Credit Recovery: Everything You Need to Know

This is a method through which students who have failed an in-person class can remediate by taking the class’s online equivalent, so they stay on track for graduation. It was launched approximately a decade back. Online credit recovery is now widely used, with several school districts recording higher rates of graduation and corporations vying to sell their online courses to districts all over the country.  

One issue plaguing credit recovery is the fact that the quality of courses is not the same across the board. Many times, it doesn’t feature intense material and is often considered by critics to be poorer alternatives to regular in-person classes. Because schools want to witness soaring graduation rates, the weakest students in a class (those who more often than not require more explanation of materials & concepts by their instructors) are given these online courses and asked to interact with them on their own, in front of computer screens. 

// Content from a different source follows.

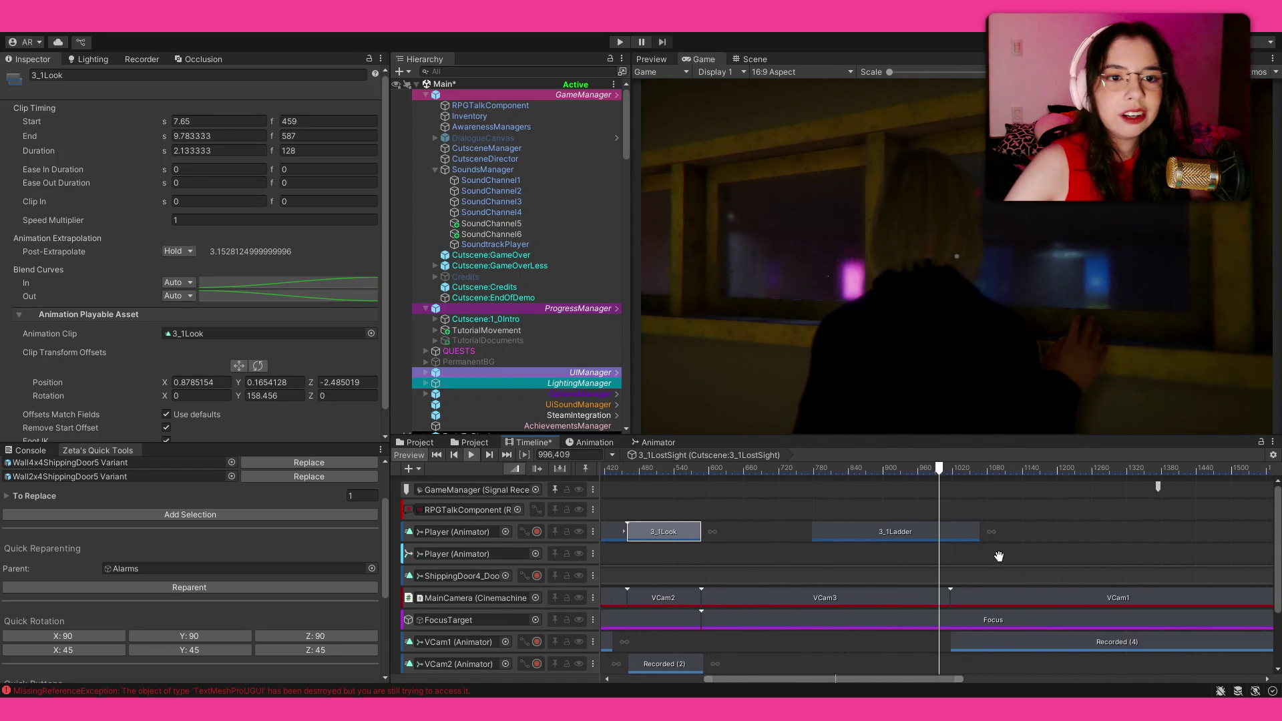
left_click(977, 467)
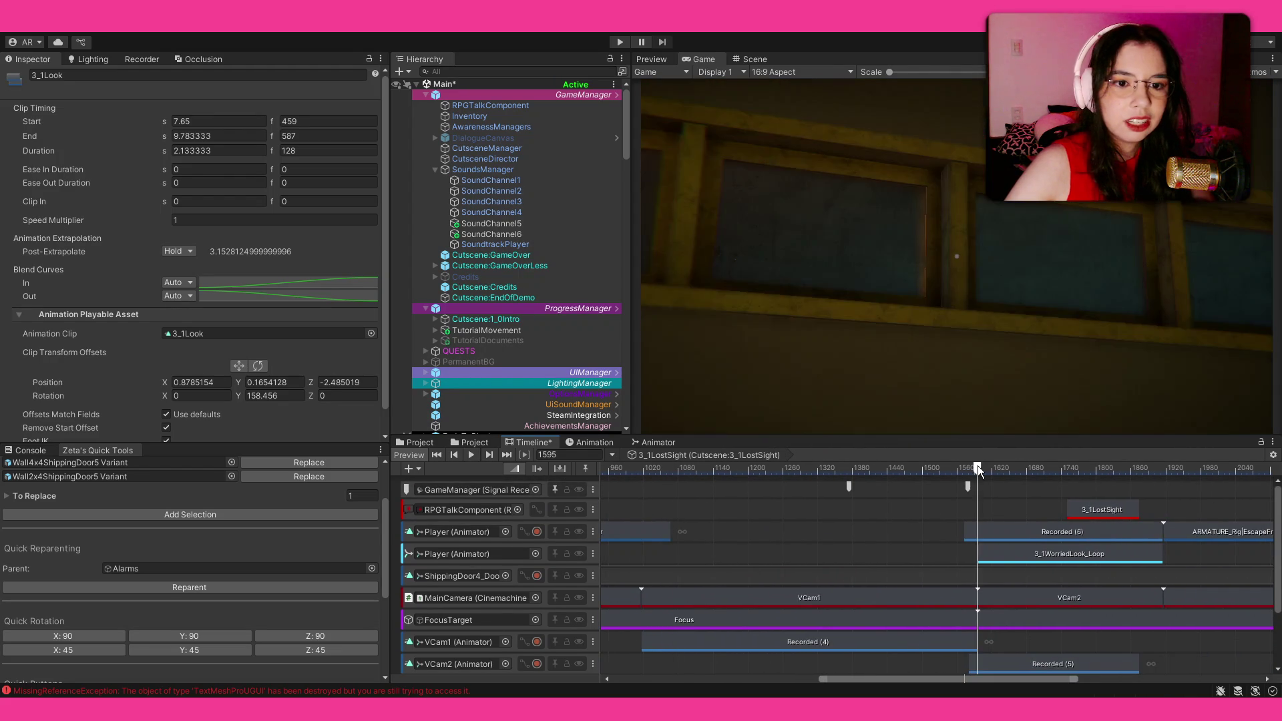
scroll(867, 480, "right", 8)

An alarming review published by the Atlanta Journal-Constitution in Georgia discovered that a meager 10% of students who pass their online credit recovery classes were able to show sufficient aptitude in related areas on standardized tests organized by the state. Hence, while credit recovery has proven to increase graduation rates, its effect on students’ career readiness and their overall learning process is particularly questionable. 

The review of credit recovery isn’t all bad: when they are competency-based, and students have to demonstrate a crucial understanding of the relevant subject matter before they can move to the next level, these programs are helpful. It is logical that since these programs are hinged on mastery as opposed to simply completing the course, they are an excellent method of delivering credit recovery programs.